Between Institutional Oppression and Spiritual Liberation: The Female Ordination Movement in the Catholic Church and its Utilisation of Social Media

Wednesday, July 16, 2014: 4:00 PM
Room: Harbor Lounge B
Oral Presentation
Lyndel SPENCE , University of Sydney, Australia
The female ordination movement within the Catholic Church is a dynamic and forceful example of the paradoxical binary of institutional oppression and individual liberation operating within the contemporary religious sphere.  Proponents of this movement are seeking justice and gender equality in the face of the systematic patriarchal oppression of women within the Catholic Church. This radical and pioneering international movement is struggling for recognition as a legitimate religious formation as it campaigns for a more inclusive and accountable Catholic Church. The female ordination movement thereby provides a fertile conduit for examining how religion can both oppress individual freedoms and also be used to mobilise political, social and spiritual liberation from institutional disempowerment.

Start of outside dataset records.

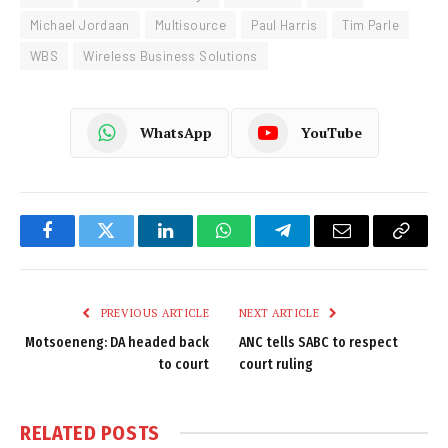
Michael Jordaan
Multisource
Paul Harris
Tim Parle
WBS
Wireless Business Solutions
WhatsApp
YouTube
Facebook
Twitter
LinkedIn
WhatsApp
Telegram
Email
Copy
Link
PREVIOUS ARTICLE
NEXT ARTICLE
Motsoeneng: DA headed back
ANC tells SABC to respect
to court
court ruling
RELATED
POSTS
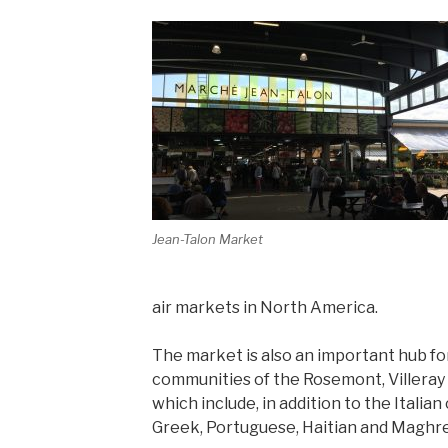
Jean-Talon Market
air markets in North America.
The market is also an important hub for
communities of the Rosemont, Villeray
which include, in addition to the Italia
Greek, Portuguese, Haitian and Maghreb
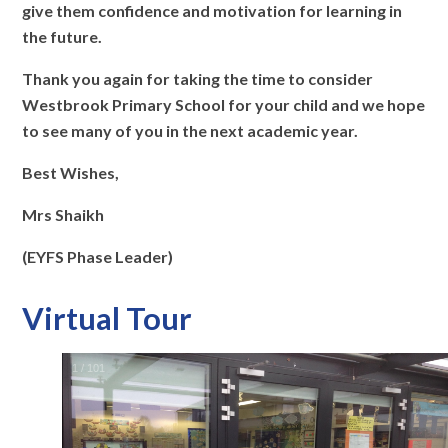
give them confidence and motivation for learning in
the future.
Thank you again for taking the time to consider
Westbrook Primary School for your child and we hope
to see many of you in the next academic year.
Best Wishes,
Mrs Shaikh
(EYFS Phase Leader)
Virtual Tour
2
/
101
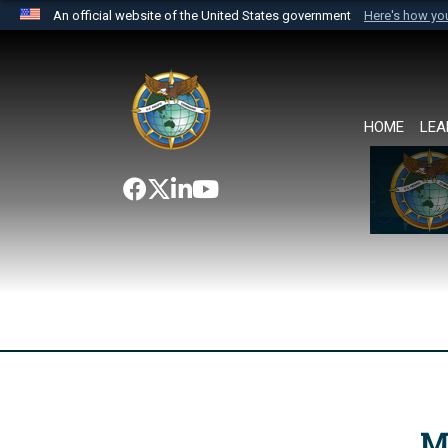
An official website of the United States government
Here's how y
Official websites use .mil
A
.mil
website belongs to an official U.S. Department 
the United States.
HOME
LEA
M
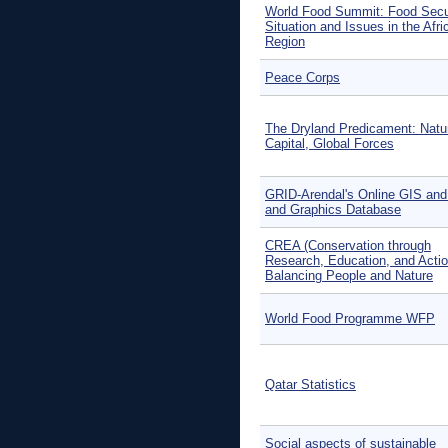
World Food Summit: Food Secu
Situation and Issues in the Afri
Region
Peace Corps
The Dryland Predicament: Natu
Capital, Global Forces
GRID-Arendal's Online GIS an
and Graphics Database
CREA (Conservation through
Research, Education, and Actio
Balancing People and Nature
World Food Programme WFP
Qatar Statistics
Social aspects of sustainable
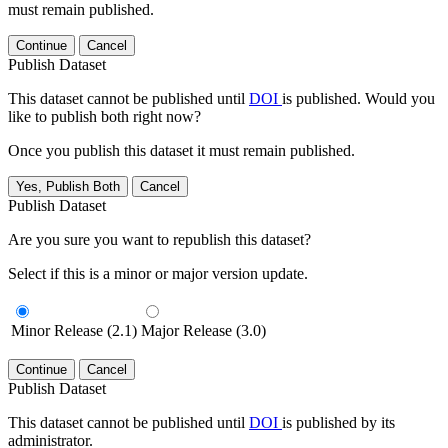
must remain published.
Continue
Cancel
Publish Dataset
This dataset cannot be published until
DOI
is published. Would you
like to publish both right now?
Once you publish this dataset it must remain published.
Yes, Publish Both
Cancel
Publish Dataset
Are you sure you want to republish this dataset?
Select if this is a minor or major version update.
Minor Release (2.1)
Major Release (3.0)
Continue
Cancel
Publish Dataset
This dataset cannot be published until
DOI
is published by its
administrator.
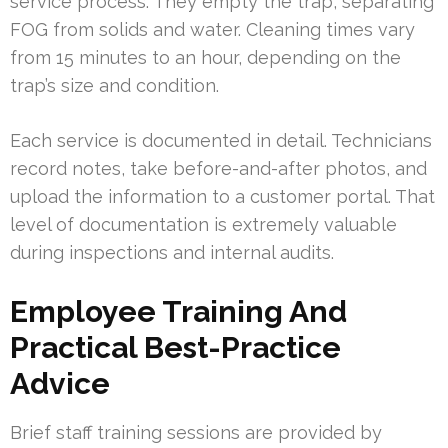
service process. They empty the trap, separating
FOG from solids and water. Cleaning times vary
from 15 minutes to an hour, depending on the
trap’s size and condition.
Each service is documented in detail. Technicians
record notes, take before-and-after photos, and
upload the information to a customer portal. That
level of documentation is extremely valuable
during inspections and internal audits.
Employee Training And
Practical Best-Practice
Advice
Brief staff training sessions are provided by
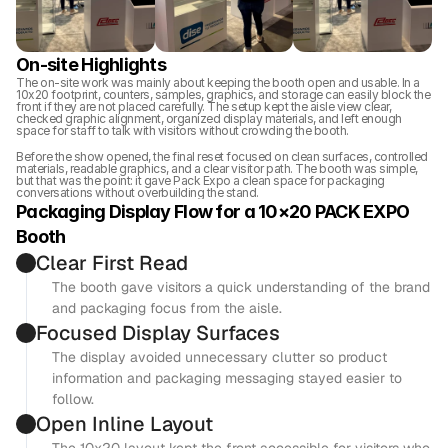
On-site Highlights
The on-site work was mainly about keeping the booth open and usable. In a 
10x20 footprint, counters, samples, graphics, and storage can easily block the 
front if they are not placed carefully. The setup kept the aisle view clear, 
checked graphic alignment, organized display materials, and left enough 
space for staff to talk with visitors without crowding the booth.
Before the show opened, the final reset focused on clean surfaces, controlled 
materials, readable graphics, and a clear visitor path. The booth was simple, 
but that was the point: it gave Pack Expo a clean space for packaging 
conversations without overbuilding the stand.
Packaging Display Flow for a 10×20 PACK EXPO 
Booth
Clear First Read
The booth gave visitors a quick understanding of the brand 
and packaging focus from the aisle.
Focused Display Surfaces
The display avoided unnecessary clutter so product 
information and packaging messaging stayed easier to 
follow.
Open Inline Layout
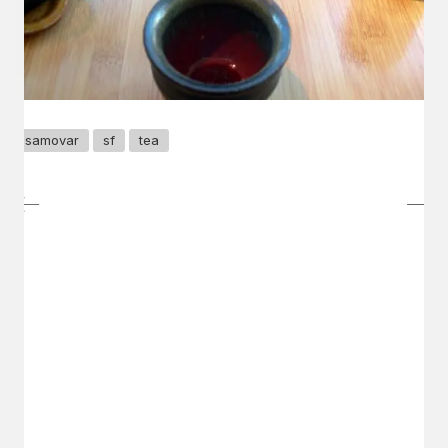
samovar
sf
tea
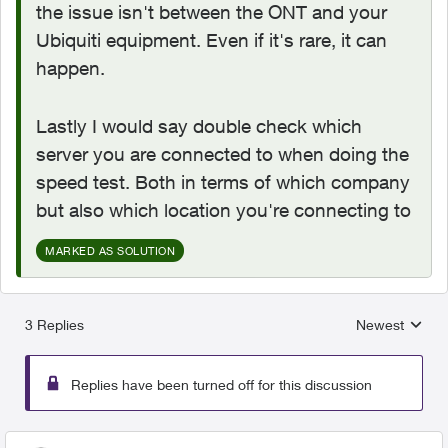
the issue isn't between the ONT and your
Ubiquiti equipment. Even if it's rare, it can
happen.
Lastly I would say double check which
server you are connected to when doing the
speed test. Both in terms of which company
but also which location you're connecting to
MARKED AS SOLUTION
3 Replies
Newest
Replies sorted
Replies have been turned off for this discussion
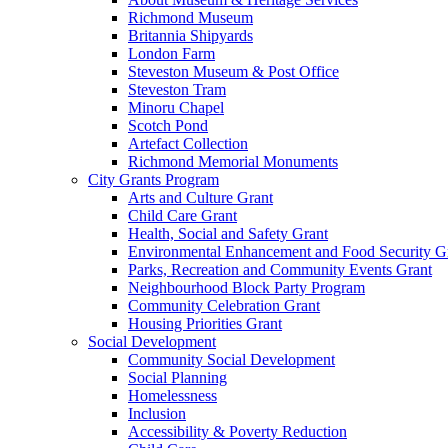
Richmond Museum
Britannia Shipyards
London Farm
Steveston Museum & Post Office
Steveston Tram
Minoru Chapel
Scotch Pond
Artefact Collection
Richmond Memorial Monuments
City Grants Program
Arts and Culture Grant
Child Care Grant
Health, Social and Safety Grant
Environmental Enhancement and Food Security G
Parks, Recreation and Community Events Grant
Neighbourhood Block Party Program
Community Celebration Grant
Housing Priorities Grant
Social Development
Community Social Development
Social Planning
Homelessness
Inclusion
Accessibility & Poverty Reduction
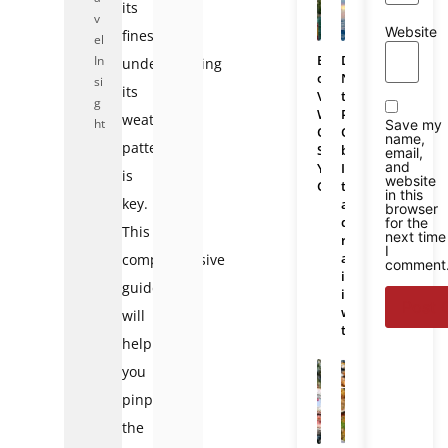
its
v
Website
finest,
el
Bali
Da
In
understanding
or
Nang
si
its
Vietnam:
to
g
Which
Phu
weather
ht
Save my
One
Quoc
name,
patterns
Should
bus:
email,
and
You
Is
is
website
Choose
there
in this
key.
a
browser
direct
for the
This
next time
route
I
and
comprehensive
comment
is
guide
it
worth
will
taking?
help
you
pinpoint
the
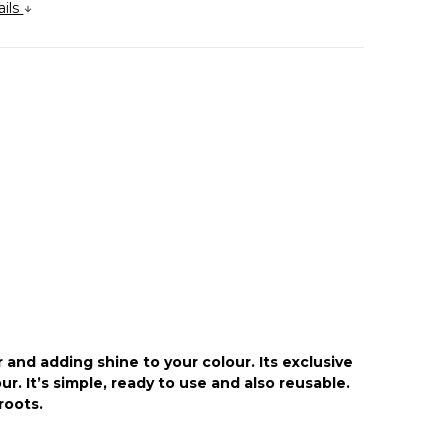
ails
 and adding shine to your colour. Its exclusive
. It’s simple, ready to use and also reusable.
roots.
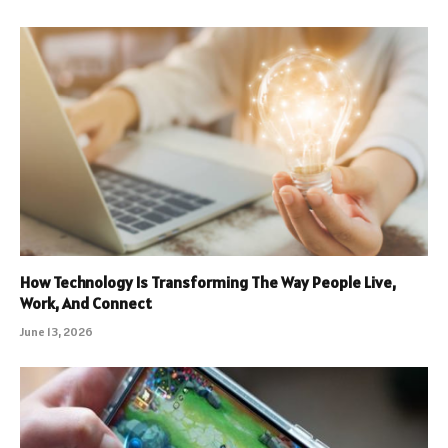
How Technology Is Transforming The Way People Live,
Work, And Connect
June 13, 2026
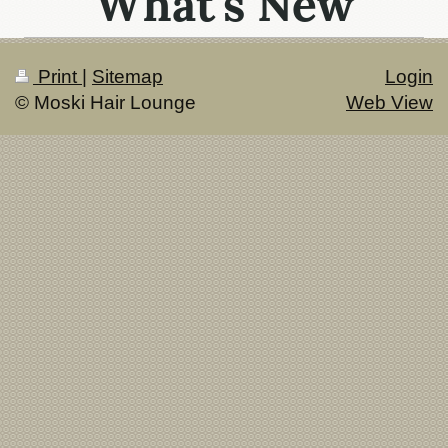
What's New
Print
|
Sitemap
Login
© Moski Hair Lounge
Web View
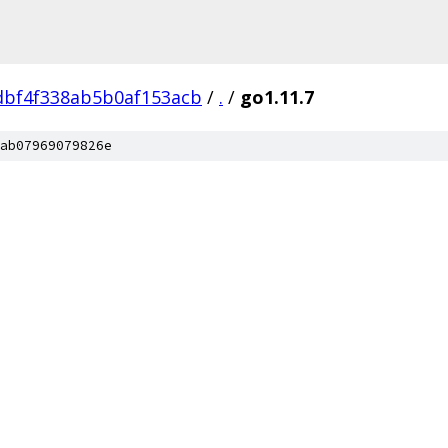
dbf4f338ab5b0af153acb
/
.
/
go1.11.7
ab07969079826e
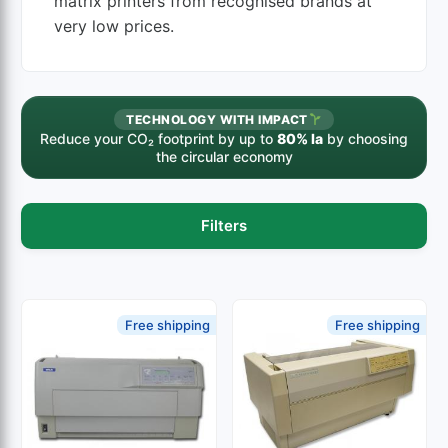
matrix printers from recognised brands at
very low prices.
TECHNOLOGY WITH IMPACT
Reduce your CO₂ footprint by up to
80% la
by choosing
the circular economy
Filters
Free shipping
Free shipping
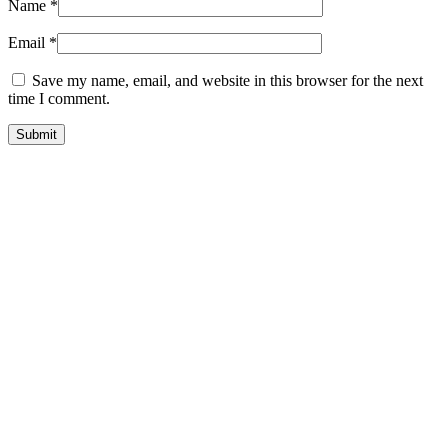
Name
*
Email
*
Save my name, email, and website in this browser for the next
time I comment.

This paper will utilise critical discourse analysis of various social media outlets and webpages to elaborate on the institutional oppression and spiritual liberation which lies at the heart of this religious group. Drawing on feminist theology and a feminist epistemology, this paper will explore the effectiveness of social media in connecting women across the world who are facing institutional religious repression and who are seeking support from likeminded faith believers. Through critical discourse analysis, this paper will find that social media is used by groups involved in the female ordination movement such as The Catholic Network for Women’s Equality, Women’s Ordination Worldwide and The Women's Alliance for Theology, Ethics and Ritual, to subvert the dominant attitudes towards women within the Catholic Church and to provide an alternative form of religious expression for disaffected Catholic women. These groups are thereby able to mobilise women into a solidary international religious formation which empowers women who have experienced suppression or subjugation from the Roman Catholic Church.